I’m currently on a mission to use all of the non-perishable items in my kitchen. The perishable ones never really have a chance in my place but one can only have so many mostly-empty jars of nut butter, canned staples and unusual grains before you start to feel like you are way too over-prepared for one person.
In my constant quest for self-improvement and personal challenges, I’m trying to not let myself buy anything before I use up what I already have. For example, I have eaten through every jar of almond butter but I have a ton of almonds so I’ll just make my own until those are gone, too. It’s really fulfilling to me to throw empty things away.
Long story not really cut short, this is how this caprese salad happened. I was digging through my cabinet looking for something and came upon this sorghum that I accidentally bought thinking it was sorghum flour. I have two bags of it (!!) and realized I could use this up before I bought more quinoa. (I basically hate myself for what a pretentious health nerd I sound like with that last sentence.)
I’ve been all about the grain salad lately. I made my Moroccan Quinoa Salad for lunch a couple weeks ago and last week was a greek version of it. My weekends and weeknights have been fairly busy lately so it’s easy to throw a bunch of things in a big bowl over the course of the weekend and just portion a little bit out every morning before I head to the office. One of those whole “meal plan” things people talk about.
Sorghum is real cool. I don’t know if I had ever really had it before. The texture is kind of like couscous meets rice or something strange like that. I’m kind of a fan and pretty happy I accidentally bought it. You can also pop it like popcorn but I haven’t gotten that brave yet.
- 1 cup uncooked sorghum (I used Bob's Red Mill)
- 2½ cups cooked chickpeas (or 1 15 oz can, drained and rinsed)
- 5 oz fresh mozzarella, chopped
- 5 heriloom tomatoes, chopped
- ¼ cup arugala pesto (see recipe below)
- ¼ cup balsamic vinegar
- ¼ tsp garlic powder
- ¼ tsp ground pepper
- ¼ tsp pink himalayan sea salt
- ¼ tsp sumac
- 2 cups arugala
- 1½ cups basil
- ¼ cup olive oil
- ¼ cup pine nuts
- 2 tbsp garlic
- ½ tsp sea salt
- Cook sorghum according to package instructions and let cool.

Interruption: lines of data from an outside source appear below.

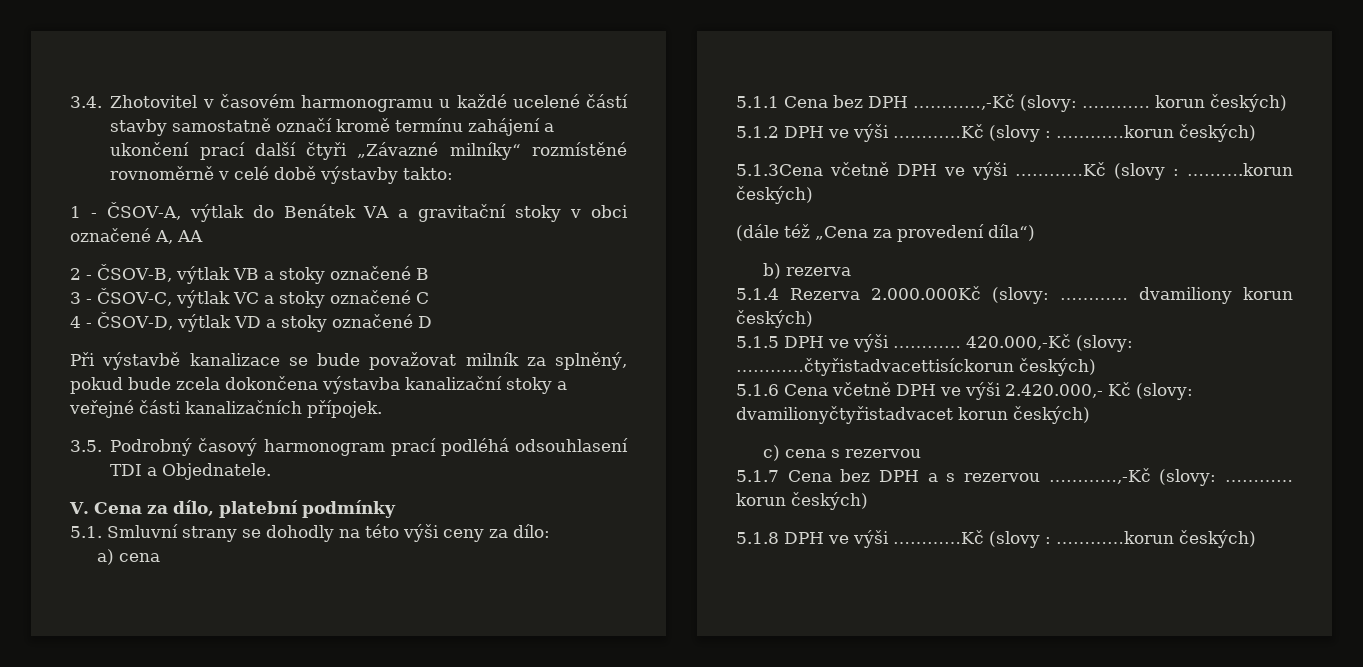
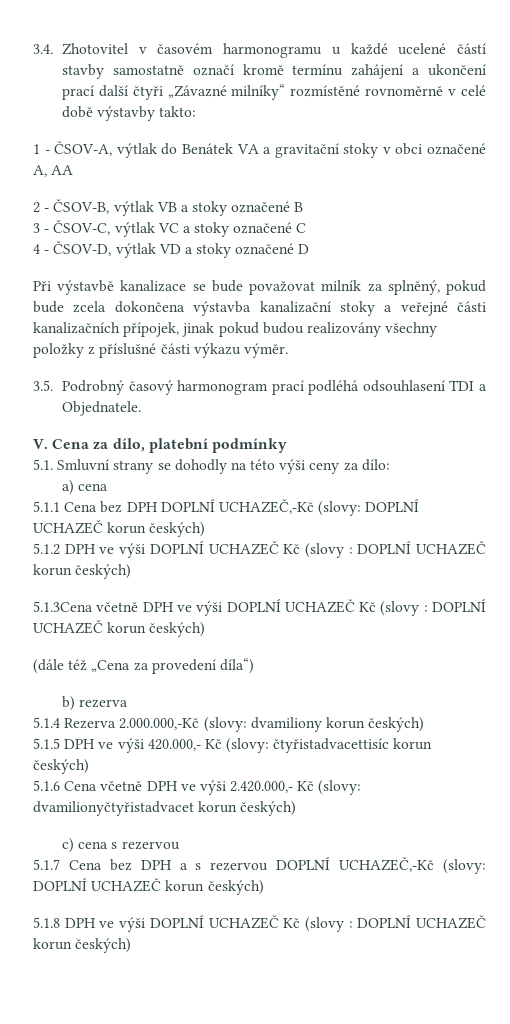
[307,400,382,418] přípojek. -> [123,322,438,337] [33,343,288,358] přípojek, jinak pokud budou realizovány všechny položky z příslušné části výkazu výměr.
[913,94,1150,112] …………,-Kč (slovy: ………… -> [160,499,420,516] [33,520,103,534] DOPLNÍ UCHAZEČ,-Kč (slovy: DOPLNÍ UCHAZEČ
[893,124,1174,142] …………Kč (slovy : …………korun -> [149,541,486,558] [33,564,72,576] DOPLNÍ UCHAZEČ Kč (slovy : DOPLNÍ UCHAZEČ korun
[1015,162,1293,180] …………Kč (slovy : ……….korun -> [226,599,487,616] [33,620,147,634] DOPLNÍ UCHAZEČ Kč (slovy : DOPLNÍ UCHAZEČ korun
[871,286,1128,304] 2.000.000Kč (slovy: ………… -> [119,717,247,732] 2.000.000,-Kč (slovy:
[893,334,1133,352] [736,358,1014,376] ………… 420.000,-Kč (slovy: …………čtyřistadvacettisíckorun -> [147,738,433,753] 420.000,- Kč (slovy: čtyřistadvacettisíc korun
[1048,468,1293,486] …………,-Kč (slovy: ………… -> [276,857,486,874] [33,878,162,892] DOPLNÍ UCHAZEČ,-Kč (slovy: DOPLNÍ UCHAZEČ
[893,530,1174,548] …………Kč (slovy : …………korun -> [149,915,486,932] [33,938,72,950] DOPLNÍ UCHAZEČ Kč (slovy : DOPLNÍ UCHAZEČ korun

- While sorghum is cooking, place the arugula, basil, pine nuts and garlic in a food processor until a paste begins to form. Add olive oil and sea salt and continue processing until desired consistency is reached. I like mine pretty smooth but some people like chunky pesto.
- In a small bowl, mix balsamic vinegar, garlic powder, salt, pepper and sumac.
- In a large bowl, mix cooled sorghum, chickpeas, tomatoes and mozzarella.
- Pour dressing on top of mixture and serve over arugula or your favorite salad greens.
Chat with me:
Do you accidentally buy the wrong things as often as I do? Have you ever cooked with sorghum? Are you good at using things up?